Uiteindelijk heeft de Afdeling het hoger beroep ongegrond verklaard en de uitspraak van de rechtbank bevestigd. Er was geen aanleiding voor een proceskostenveroordeling. De uitspraak is gedaan in naam der Koningin en openbaar uitgesproken op 30 mei 2012.

Uitspraak

201110098/1/A1.
Datum uitspraak: 30 mei 2012
AFDELING
BESTUURSRECHTSPRAAK
Uitspraak op het hoger beroep van:
[appellant], wonend te [woonplaats],
tegen de uitspraak van de rechtbank Alkmaar van 4 augustus 2011 in zaak nr. 09/3050 in het geding tussen:
[appellant]
en
het college van burgemeester en wethouders van Castricum.
1. Procesverloop
Bij besluit van 27 juli 2009 heeft het college geweigerd aan [appellant] onder ontheffing van het bestemmingsplan bouwvergunning te verlenen voor het plaatsen van een erfafscheiding op het perceel [locatie] te [plaats] (hierna: het perceel).
Bij besluit van 28 oktober 2009 heeft het het door [appellant] daartegen gemaakte bezwaar ongegrond verklaard.
Bij uitspraak van 4 augustus 2011, verzonden op dezelfde dag, heeft de rechtbank het door [appellant] daartegen ingestelde beroep gegrond verklaard, dat besluit vernietigd, doch bepaald dat de rechtsgevolgen ervan in stand blijven. Deze uitspraak is aangehecht.

■ **GETOONDE LIJST**
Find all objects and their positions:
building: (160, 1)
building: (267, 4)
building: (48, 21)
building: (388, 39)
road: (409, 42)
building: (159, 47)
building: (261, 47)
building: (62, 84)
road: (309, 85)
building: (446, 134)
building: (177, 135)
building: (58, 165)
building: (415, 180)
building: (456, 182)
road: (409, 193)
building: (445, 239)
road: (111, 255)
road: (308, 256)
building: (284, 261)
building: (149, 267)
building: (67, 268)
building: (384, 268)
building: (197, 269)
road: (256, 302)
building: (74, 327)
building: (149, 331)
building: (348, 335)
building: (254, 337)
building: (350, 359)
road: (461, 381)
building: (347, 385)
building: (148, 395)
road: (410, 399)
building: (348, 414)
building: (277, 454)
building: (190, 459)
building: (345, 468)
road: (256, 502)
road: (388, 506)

■ **OPDRACHT 1**
Geef de volledige lijst met objecten en posities opnieuw, maar vervang overal "road" door "street". Laat de rest ongewijzigd.
■ **OPDRACHT 2**
Schrijf de uitspraak over de erfafscheiding in Castricum verder, te beginnen na de laatste zin.
De uitspraak en de lijst hebben niets met elkaar te maken.

■ **ANTWOORD 1**
Find all objects and their positions:
building: (160, 1)
building: (267, 4)
building: (48, 21)
building: (388, 39)
street: (409, 42)
building: (159, 47)
building: (261, 47)
building: (62, 84)
street: (309, 85)
building: (446, 134)
building: (177, 135)
building: (58, 165)
building: (415, 180)
building: (456, 182)
street: (409, 193)
building: (445, 239)
street: (111, 255)
street: (308, 256)
building: (284, 261)
building: (149, 267)
building: (67, 268)
building: (384, 268)
building: (197, 269)
street: (256, 302)
building: (74, 327)
building: (149, 331)
building: (348, 335)
building: (254, 337)
building: (350, 359)
street: (461, 381)
building: (347, 385)
building: (148, 395)
street: (410, 399)
building: (348, 414)
building: (277, 454)
building: (190, 459)
building: (345, 468)
street: (256, 502)
street: (388, 506)

■ **ANTWOORD 2**
Tegen deze uitspraak heeft [appellant] bij brief, bij de Raad van State ingekomen op 12 september 2011, hoger beroep ingesteld. De gronden zijn aangevuld bij brief van 26 oktober 2011.
Het college heeft een verweerschrift ingediend.
De zaak is door een meervoudige kamer van de Afdeling verwezen naar een enkelvoudige.
De Afdeling heeft de zaak ter zitting behandeld op 24 april 2012, waar [appellant] in persoon en het college, vertegenwoordigd door S.J.H. Bek, werkzaam in dienst van de gemeente, zijn verschenen.
2. Overwegingen
2.1. Ingevolge het ter plaatse geldende bestemmingsplan "Raadhuisweg" (hierna: het bestemmingsplan) rust op het perceel de bestemming "Woondoeleinden, klasse A".
Ingevolge artikel 3, sub 2, onder n van de planvoorschriften mag de hoogte van bouwwerken, geen gebouw zijnde, niet meer dan 2,70 m bedragen en buiten de bouwvlakken niet meer dan 1,00 m aan de voorzijde van de woningen - vóór de bouwgrenzen aan de straatzijde - en overigens ten hoogste 2,00 m.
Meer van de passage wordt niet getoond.